Records provided
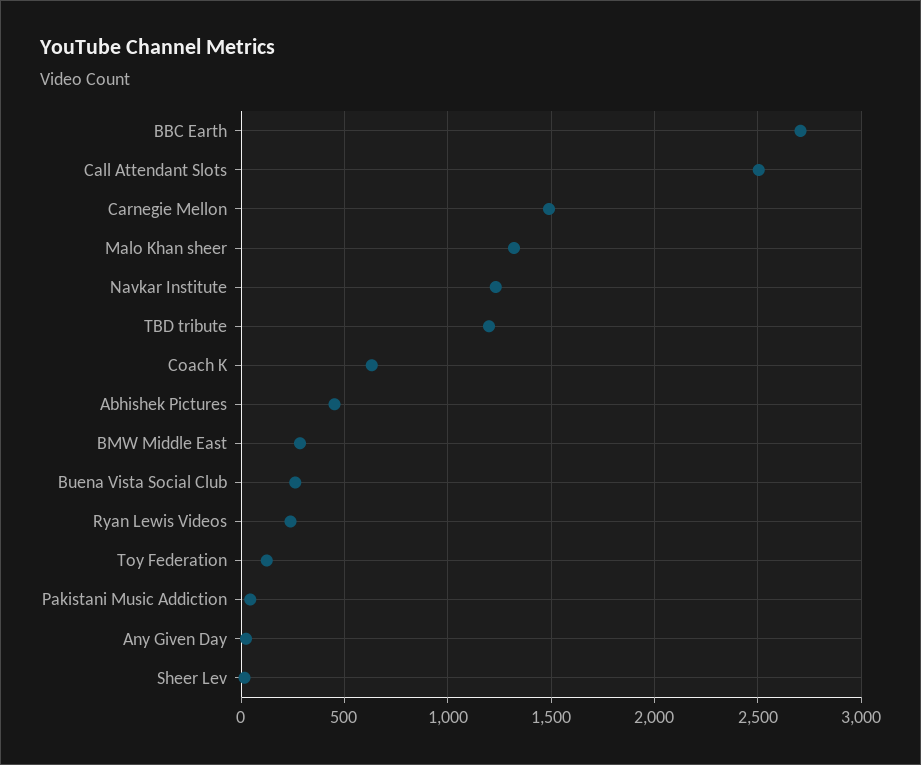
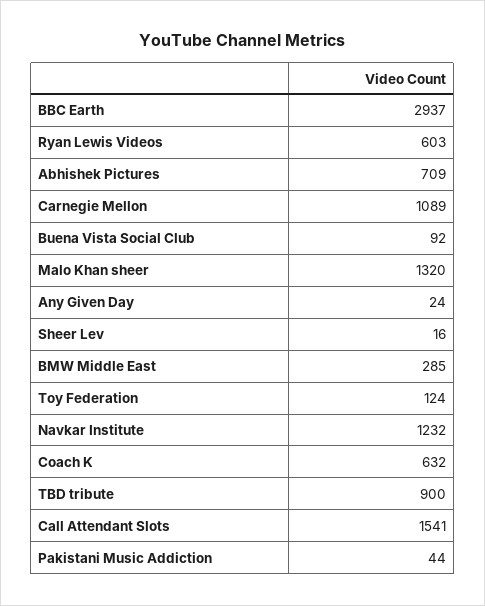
  {
-   "BBC Earth": 2700,
+   "BBC Earth": 2937,
-   "Call Attendant Slots": 2500,
+   "Call Attendant Slots": 1541,
-   "Carnegie Mellon": 1500,
+   "Carnegie Mellon": 1089,
    "Malo Khan sheer": 1320,
    "Navkar Institute": 1232,
-   "TBD tribute": 1200,
+   "TBD tribute": 900,
    "Coach K": 632,
-   "Abhishek Pictures": 450,
+   "Abhishek Pictures": 709,
    "BMW Middle East": 285,
-   "Buena Vista Social Club": 250,
+   "Buena Vista Social Club": 92,
-   "Ryan Lewis Videos": 250,
+   "Ryan Lewis Videos": 603,
    "Toy Federation": 124,
    "Pakistani Music Addiction": 44,
    "Any Given Day": 24,
    "Sheer Lev": 16
  }

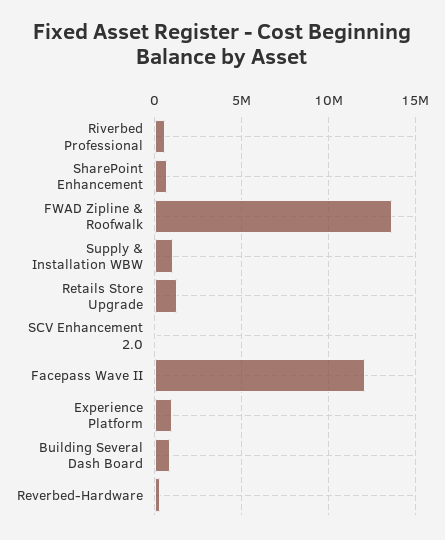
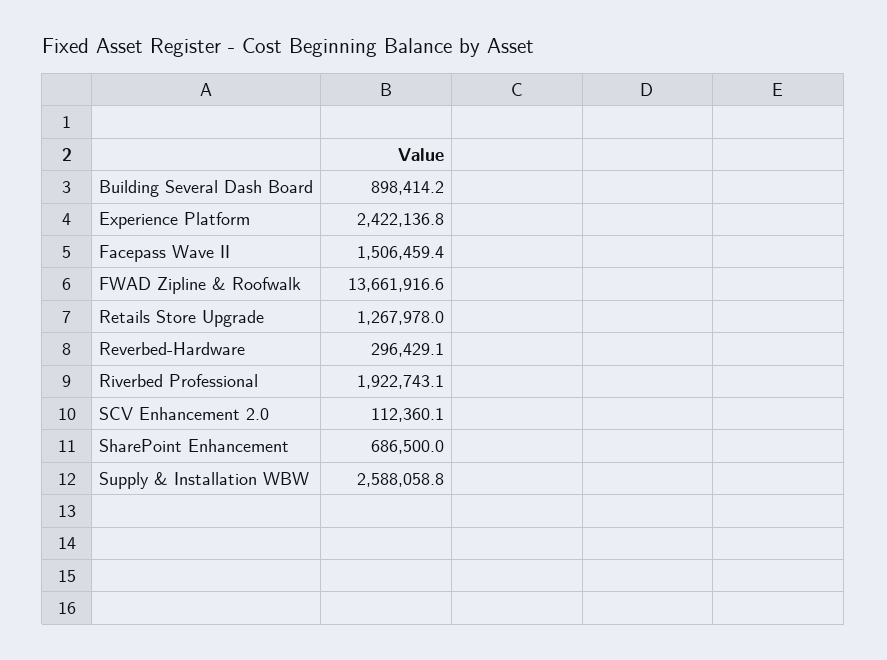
  {
-   "Riverbed Professional": 500000,
+   "Riverbed Professional": 1922743.1,
    "SharePoint Enhancement": 686500,
    "FWAD Zipline & Roofwalk": 13661916.6,
-   "Supply & Installation WBW": 1000000,
+   "Supply & Installation WBW": 2588058.8,
    "Retails Store Upgrade": 1267978,
    "SCV Enhancement 2.0": 112360.1,
-   "Facepass Wave II": 12000000,
+   "Facepass Wave II": 1506459.4,
-   "Experience Platform": 1000000,
+   "Experience Platform": 2422136.8,
    "Building Several Dash Board": 898414.2,
    "Reverbed-Hardware": 296429.1
  }

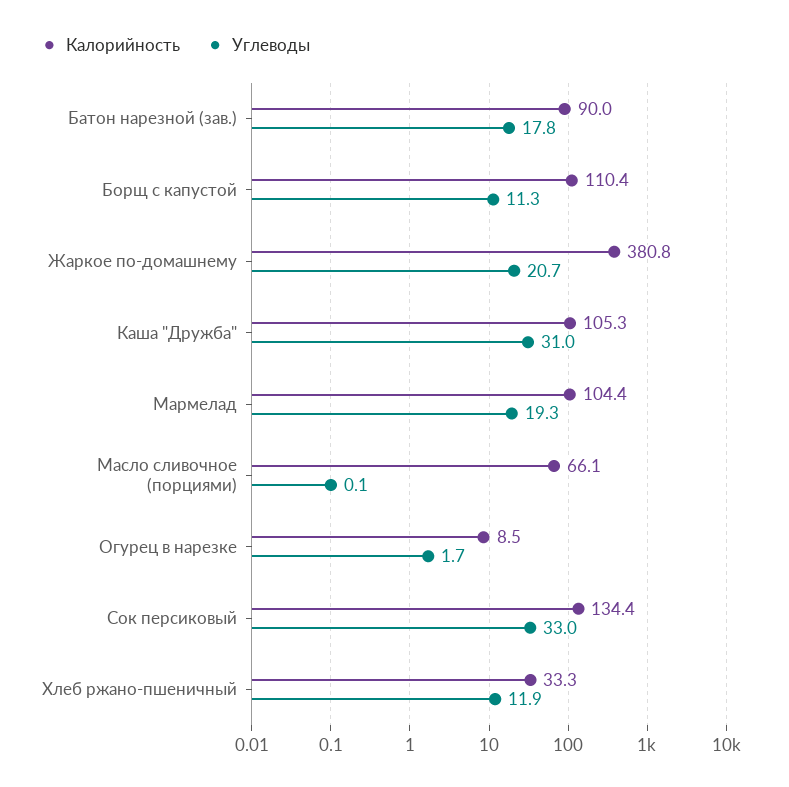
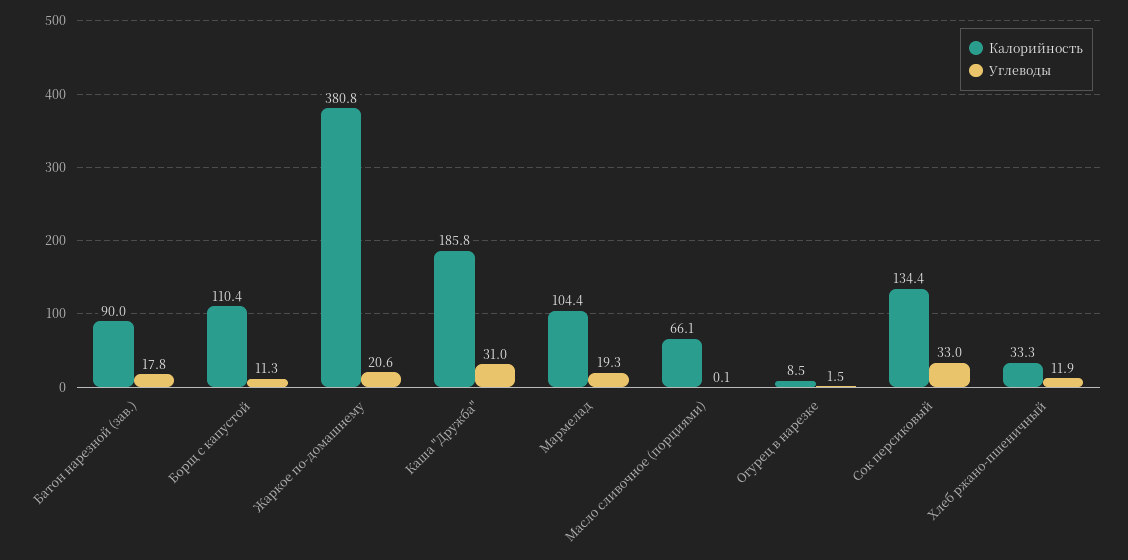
  {
    "Калорийность": {
      "Батон нарезной (зав.)": 90,
      "Борщ с капустой": 110.4,
      "Жаркое по-домашнему": 380.8,
-     "Каша \"Дружба\"": 105.3,
+     "Каша \"Дружба\"": 185.8,
      "Мармелад": 104.4,
      "Масло сливочное (порциями)": 66.1,
      "Огурец в нарезке": 8.5,
      "Сок персиковый": 134.4,
      "Хлеб ржано-пшеничный": 33.3
    },
    "Углеводы": {
      "Батон нарезной (зав.)": 17.8,
      "Борщ с капустой": 11.3,
-     "Жаркое по-домашнему": 20.7,
+     "Жаркое по-домашнему": 20.6,
      "Каша \"Дружба\"": 31,
      "Мармелад": 19.3,
      "Масло сливочное (порциями)": 0.1,
-     "Огурец в нарезке": 1.7,
+     "Огурец в нарезке": 1.5,
      "Сок персиковый": 33,
      "Хлеб ржано-пшеничный": 11.9
    }
  }

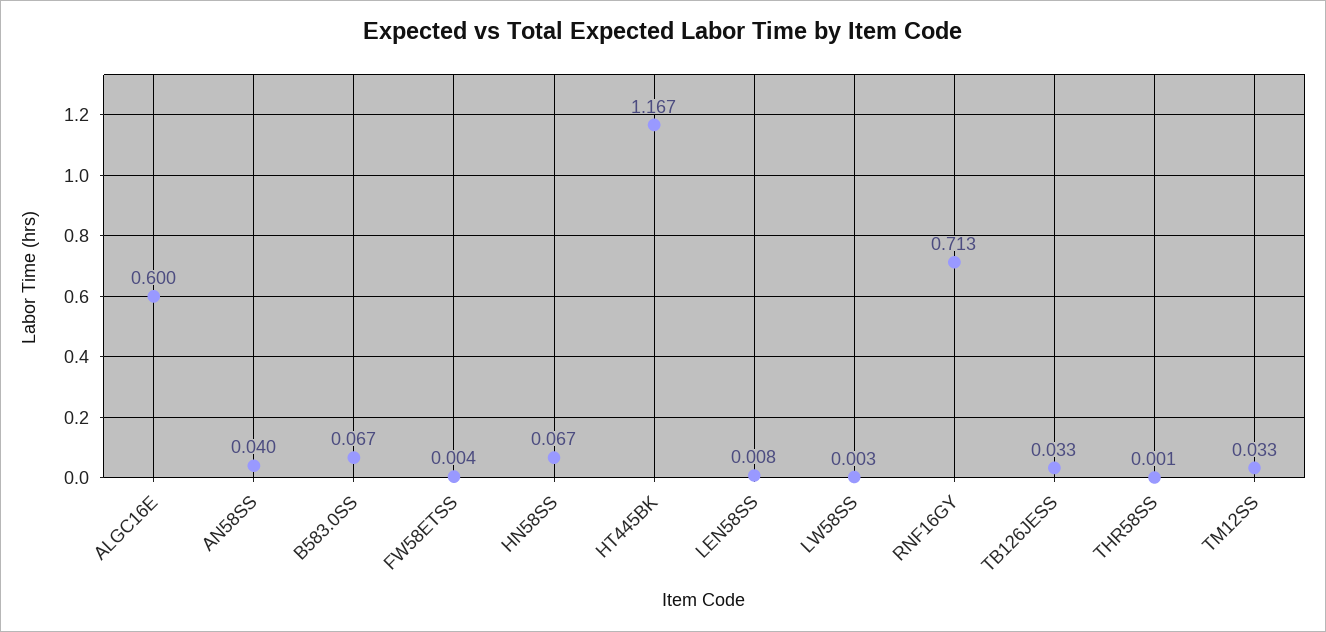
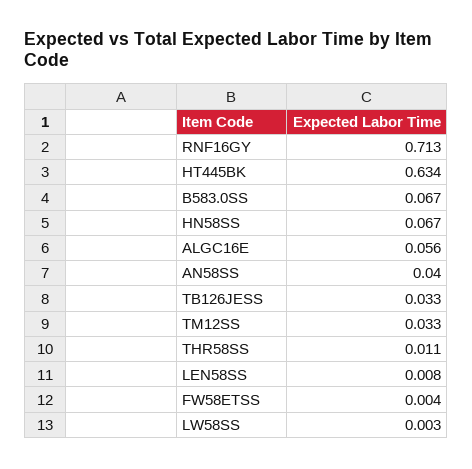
  {
-   "ALGC16E": 0.6,
+   "ALGC16E": 0.056,
    "AN58SS": 0.04,
    "B583.0SS": 0.067,
    "FW58ETSS": 0.004,
    "HN58SS": 0.067,
-   "HT445BK": 1.167,
+   "HT445BK": 0.634,
    "LEN58SS": 0.008,
    "LW58SS": 0.003,
    "RNF16GY": 0.713,
    "TB126JESS": 0.033,
-   "THR58SS": 0.001,
+   "THR58SS": 0.011,
    "TM12SS": 0.033
  }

Action item
Only lines with the word "Wave" are wanted. Find and copy them from the records above.

Answer for the task
-   "Facepass Wave II": 12000000,
+   "Facepass Wave II": 1506459.4,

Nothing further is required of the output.